An e-mail exchange this morning with a pro-minimum-wage economics professor who not only wishes to remain anonymous but who asks that I not even quote him directly prompts the following thought about minimum-wage proponents’ belief in miracles.
Workers with a great deal of work experience earn, on average, much higher wages than do workers with no or only very little work experience. Given this reality, suppose that Congress, with the support of President Clump, enacts the following statute: “No one with less than five years of work experience is allowed to be employed for pay.”
At the signing ceremony for this diktat, Pres. Clump triumphantly proclaims that
Contrary to the predictions of naysayers and free-market ideologues, this legislation will cause no one to lose a job. Instead, it will simply give to all workers — even to 16 year olds! — a minimum of five years of work experience. There is nothing that a powerful and determined government with good intentions cannot do!
Immediately, however, everyone reacts with astonishment at the stupidity of Congress and the president. Even editorialists and columnists for the New York Times observe that, as one especially famous columnist observes, “Many workers simply don’t have five years of work experience. They will remain unemployed.”
In response to this surprising opposition from their “Progressive” friends, Congress and Pres. Clump add the following amendment to the above legislation: “Each and every worker in America is hereby decreed to possess at least five years of work experience.”
Editorialists and columnists for the New York Times breathe a sigh of relief and declare that this amendment ensures that all is now right with this legislation! It will work only good for American workers!
In contrast, editorialists for more skeptical outlets, such as the Wall Street Journal and the Orange County Register remain flabbergasted that anyone believes in such miracle-working.
If you, dear reader, think the above hypothetical is silly, recognize that minimum-wage legislation is a very similar attempt by government to work a miracle through legislative decree.
In markets in which workers are free to quit and to seek out new jobs, and in which employers — long-established and just starting — are largely free to compete for workers, each worker is worth to employers what that worker is worth. That is, in such markets, each worker’s hourly worth to employers equals the value that he or she adds each hour to his or her employer’s bottom line. A worker whose skills and other attributes enable him to add at most only $7.00 per hour to any employer’s revenues will not be hired at an hourly wage above $7.00 per hour. All such workers will remain unemployed (in the formal sector) today at the current national minimum wage in the U.S. of $7.25 per hour.
Supporters of the minimum wage who insist that it destroys no employment opportunities for any workers believe in the following miracle: when government decrees that each worker shall be paid at least $7.25 per hour, all workers are thereby miraculously infused with the skills and work-experience necessary for each of them to produce for employers at least $7.25 per hour.

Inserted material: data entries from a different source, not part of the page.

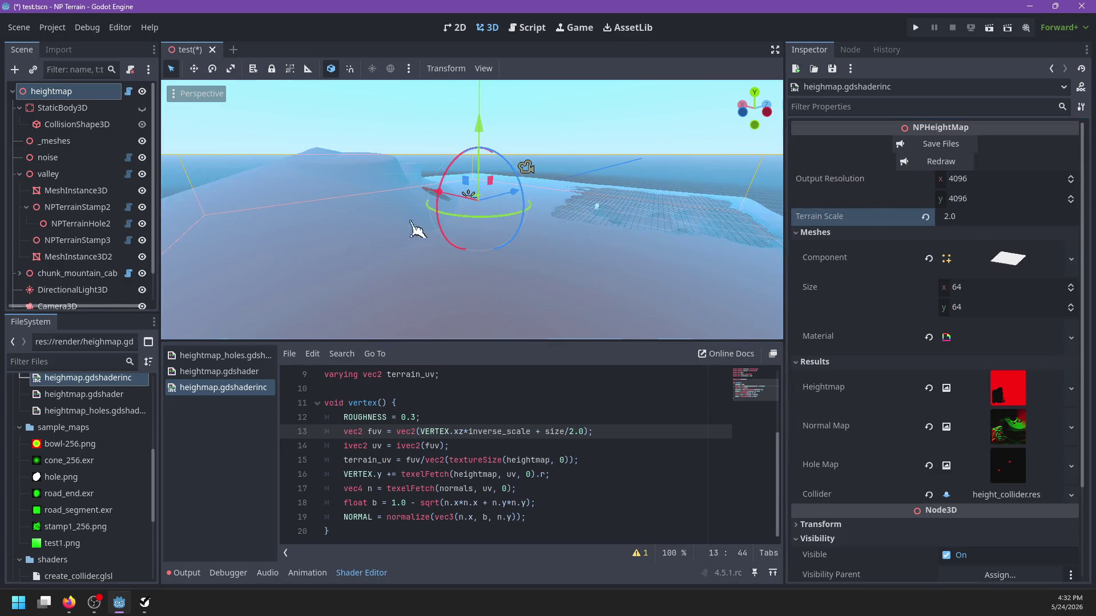
pyautogui.scroll(3, 537, 177)
pyautogui.moveTo(506, 235)
pyautogui.mouseDown()
pyautogui.moveTo(522, 257)
pyautogui.moveTo(443, 203)
pyautogui.moveTo(502, 296)
pyautogui.moveTo(611, 221)
pyautogui.moveTo(660, 269)
pyautogui.moveTo(618, 232)
pyautogui.moveTo(557, 232)
pyautogui.moveTo(653, 251)
pyautogui.moveTo(577, 208)
pyautogui.moveTo(558, 229)
pyautogui.moveTo(668, 264)
pyautogui.moveTo(588, 205)
pyautogui.moveTo(474, 263)
pyautogui.moveTo(563, 240)
pyautogui.mouseUp()
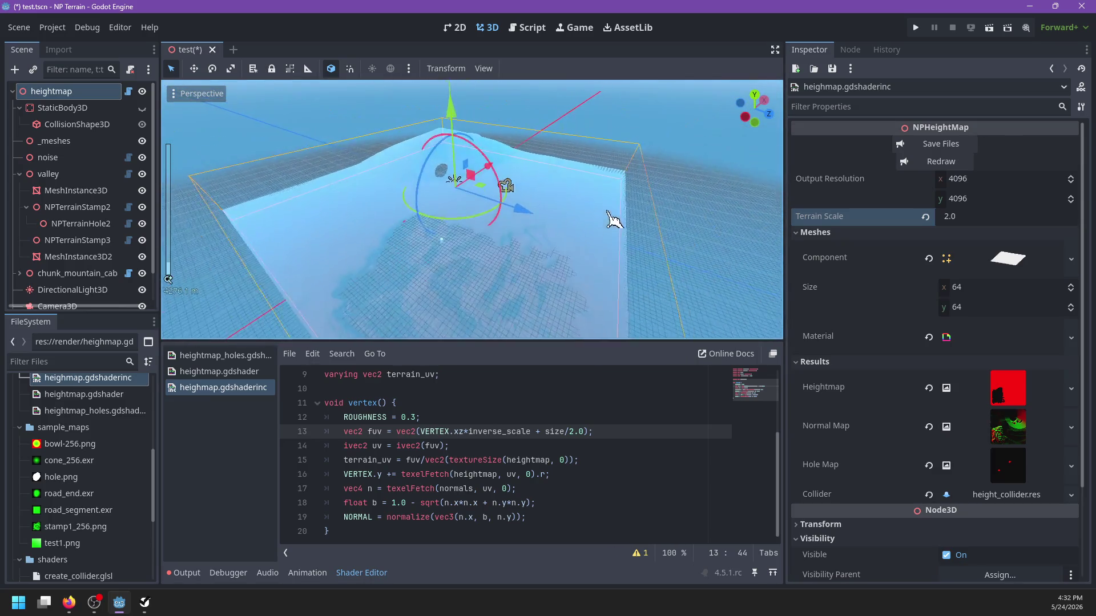
pyautogui.scroll(3, 605, 240)
pyautogui.scroll(-3, 628, 251)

The only difference separating minimum-wage legislation from the above hypothetical diktat lies in the wording of the incantations. Minimum-wage statutes and regulations specify the minimum that each worker must be paid, while the above hypothetical diktat specifies the minimum amount of experience (a good proxy for skill) that each worker must possess. Both instances of sorcery pretend to miraculously alter the same reality — namely, the productivity of low-skilled workers.